The exception appears to be:

<class 'TypeError'>, TypeError("a bytes-like object is required, not 'str'",),

alex_g · on Feb 19, 2017

Try reverting the changes from: https://github.com/alexgreene/WikiQuiz/commit/9696fe29b413a6...

Please report back if that worked or not with an Issue on the repo, so I can follow up with a fix. Thanks!

filipmandaric · on Feb 19, 2017

Seems like a good idea, it would be great if there was a demo available.

alex_g · on Feb 19, 2017

Sorry for that, I wasn't releasing this as a product, and certainly didn't expect it to get this much attention! Maybe a v2 of this will have its own server :)

tedmiston · on Feb 19, 2017

I had the same thought. The Flask app could be a pretty trivial deploy on the Heroku free tier.
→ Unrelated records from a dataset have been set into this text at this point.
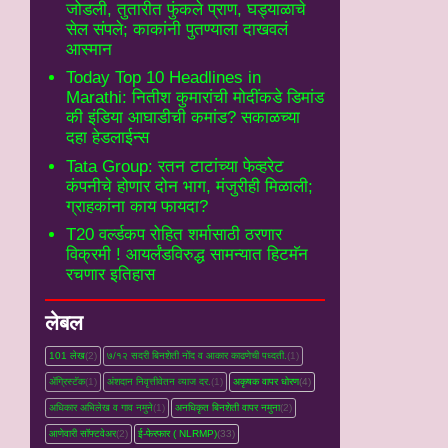
जोडली, तुतारीत फुंकले प्राण, घड्याळाचे
सेल संपले; काकांनी पुतण्याला दाखवलं
आस्मान
Today Top 10 Headlines in
Marathi: नितीश कुमारांची मोदींकडे डिमांड
की इंडिया आघाडीची कमांड? सकाळच्या
दहा हेडलाईन्स
Tata Group: रतन टाटांच्या फेव्हरेट
कंपनीचे होणार दोन भाग, मंजुरीही मिळाली;
ग्राहकांना काय फायदा?
T20 वर्ल्डकप रोहित शर्मासाठी ठरणार
विक्रमी ! आयर्लंडविरुद्ध सामन्यात हिटमॅन
रचणार इतिहास
लेबल
101 लेख
(2)
७/१२ सदरी बिनशेती नोंद व आकार काढणेची पध्दती.
(1)
ॲग्रिस्टॅक
(1)
अंशदान निवृत्तीवेतन व्‍याज दर.
(1)
अकृषक वापर धोरण
(4)
अधिकार अभिलेख व गाव नमुने
(1)
अनधिकृत बिनशेती वापर नमुना
(2)
आणेवारी सॉफ्टवेअर
(2)
ई-फेरफार ( NLRMP)
(33)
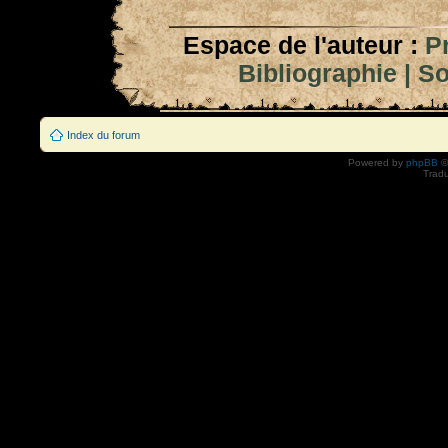
Espace de l'auteur :
P
Bibliographie
|
So
Index du forum
Powered by
phpBB
©
Tradu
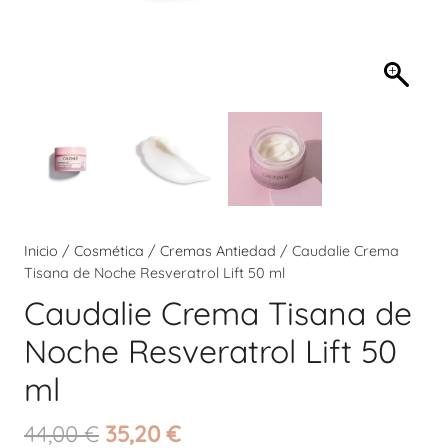
Inicio
/
Cosmética
/
Cremas Antiedad
/ Caudalie Crema
Tisana de Noche Resveratrol Lift 50 ml
Caudalie Crema Tisana de
Noche Resveratrol Lift 50
ml
El
El
44,00
€
35,20
€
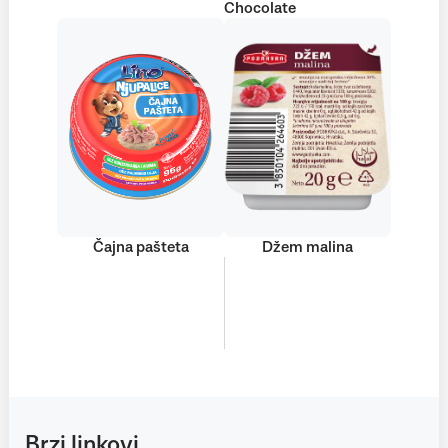
Chocolate
Čajna pašteta
Džem malina
+50
POGLEDAJTE
proizvoda
Brzi linkovi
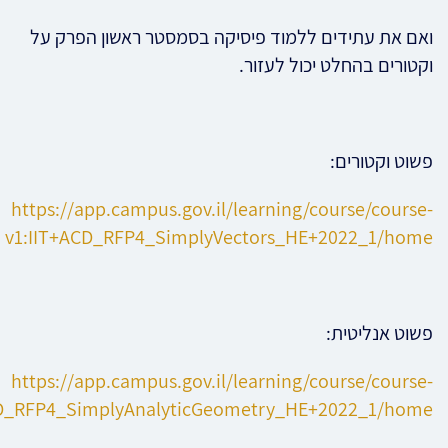
ואם את עתידים ללמוד פיסיקה בסמסטר ראשון הפרק על
וקטורים בהחלט יכול לעזור.
פשוט וקטורים:
https://app.campus.gov.il/learning/course/course-
v1:IIT+ACD_RFP4_SimplyVectors_HE+2022_1/home
פשוט אנליטית:
https://app.campus.gov.il/learning/course/course-
CD_RFP4_SimplyAnalyticGeometry_HE+2022_1/home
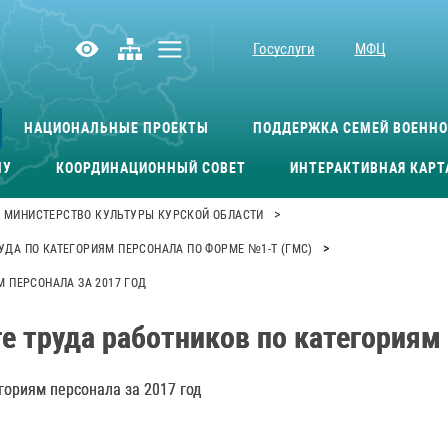
Госуслуги
МФЦ
НАЦИОНАЛЬНЫЕ ПРОЕКТЫ
ПОДДЕРЖКА СЕМЕЙ ВОЕНН
МУ
КООРДИНАЦИОННЫЙ СОВЕТ
ИНТЕРАКТИВНАЯ КАРТ
>
МИНИСТЕРСТВО КУЛЬТУРЫ КУРСКОЙ ОБЛАСТИ
>
УДА ПО КАТЕГОРИЯМ ПЕРСОНАЛА ПО ФОРМЕ №1-Т (ГМС)
М ПЕРСОНАЛА ЗА 2017 ГОД
е труда работников по категориям 
гориям персонала за 2017 год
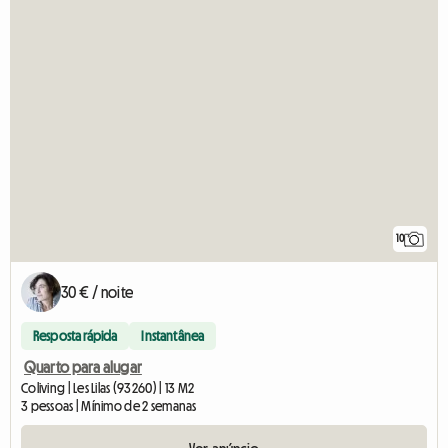
10
30 € / noite
Resposta rápida
Instantânea
Quarto para alugar
Coliving | Les Lilas (93260) | 13 M2
3 pessoas | Mínimo de 2 semanas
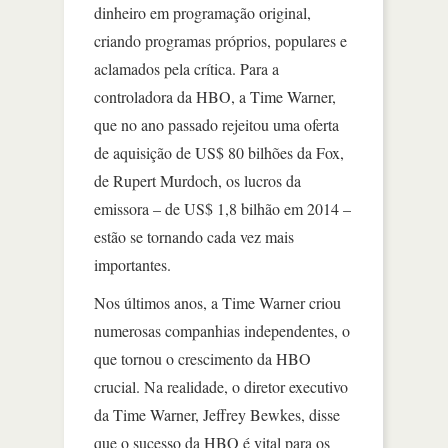
dinheiro em programação original,
criando programas próprios, populares e
aclamados pela crítica. Para a
controladora da HBO, a Time Warner,
que no ano passado rejeitou uma oferta
de aquisição de US$ 80 bilhões da Fox,
de Rupert Murdoch, os lucros da
emissora – de US$ 1,8 bilhão em 2014 –
estão se tornando cada vez mais
importantes.
Nos últimos anos, a Time Warner criou
numerosas companhias independentes, o
que tornou o crescimento da HBO
crucial. Na realidade, o diretor executivo
da Time Warner, Jeffrey Bewkes, disse
que o sucesso da HBO é vital para os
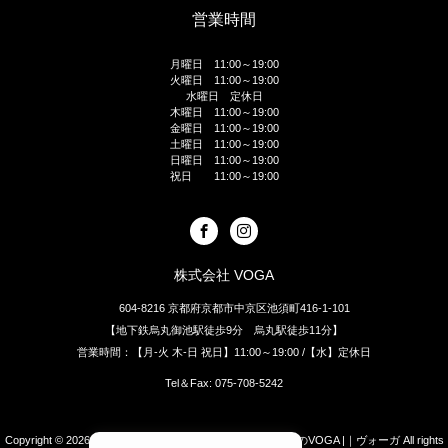
営業時間
月曜日 11:00～19:00
火曜日 11:00～19:00
水曜日 定休日
木曜日 11:00～19:00
金曜日 11:00～19:00
土曜日 11:00～19:00
日曜日 11:00～19:00
祝日 11:00～19:00
株式会社 VOGA
604-8216 京都府京都市中京区池須町416-1-101
【地下鉄烏丸御池駅徒歩9分 烏丸駅徒歩11分】
営業時間：【月-火 木-日 祝日】11:00～19:00 /【水】定休日
Tel＆Fax: 075-708-5242
Copyright © 2026
[四条烏丸]京都のオーダースーツ・シャツのVOGA |｜ヴォーガ
All rights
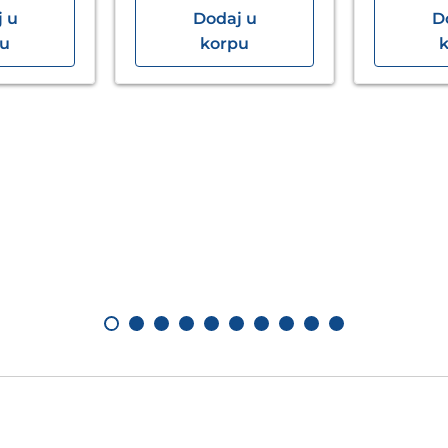
 u
Dodaj u
D
pu
korpu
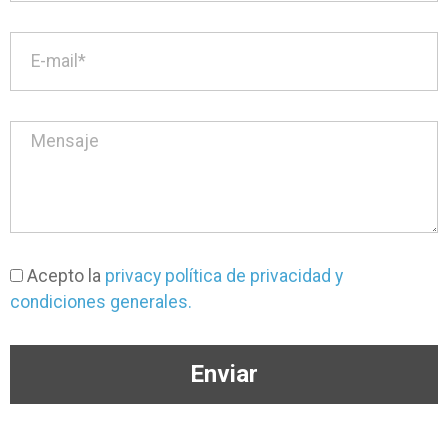
Acepto la
privacy política de privacidad y
condiciones generales.
Enviar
jameswason · on Feb 19, 2017

That's interesting!

frogpelt · on Feb 19, 2017

Really cool idea!

Unfortunately, I'm getting a 500 error on every request.

What did I do wrong?

kercker · on Feb 19, 2017

I got this problem too.

I solved it by downloading 'averaged_perceptron_tagger' from nltk.

>>>import nltk

>>>nltk.download('averaged_perceptron_tagger')

on Feb 19, 2017

[deleted]

frogpelt · on Feb 19, 2017

I tried both 2.7.10 and 3.6.0.

alex_g · on Feb 19, 2017

I've just updated the instructions on the README, let me know if you still can't get it working after that.

pragyajswl · on Feb 22, 2017

Hey. Can't get it working. Still get a 500 error on every request. Followed all instructions on the README. Checked for the presence of averaged_perceptron_tagger and punkt, too.

martalist · on Feb 19, 2017

I have the same issue with both 2.7.10 and 3.5.1 after following the steps in your readme.

n1try · on Feb 19, 2017

Managed it by doing nltk.download('punkt')

omash · on Feb 19, 2017

Fixed it for me too, thanks. How did you debug the issue?

alphabettsy · on Feb 19, 2017

It needs a better example.

flootch · on Feb 19, 2017

Can you make it a multiplayer game played on phones, tablets, and watches, tvs, and cars? Okay, maybe not cars.

filipmandaric · on Feb 19, 2017

You never know, people are going to have a lot of free time in cars pretty soon.

NTripleOne · on Feb 20, 2017

People already play along with radio quizzes while driving, so make it voice controlled and it's no different than that.

alex_g · on Feb 19, 2017

It's certainly possible.

rasz_pl · on Feb 19, 2017

that picture is not that great of an example, answer is right in the question.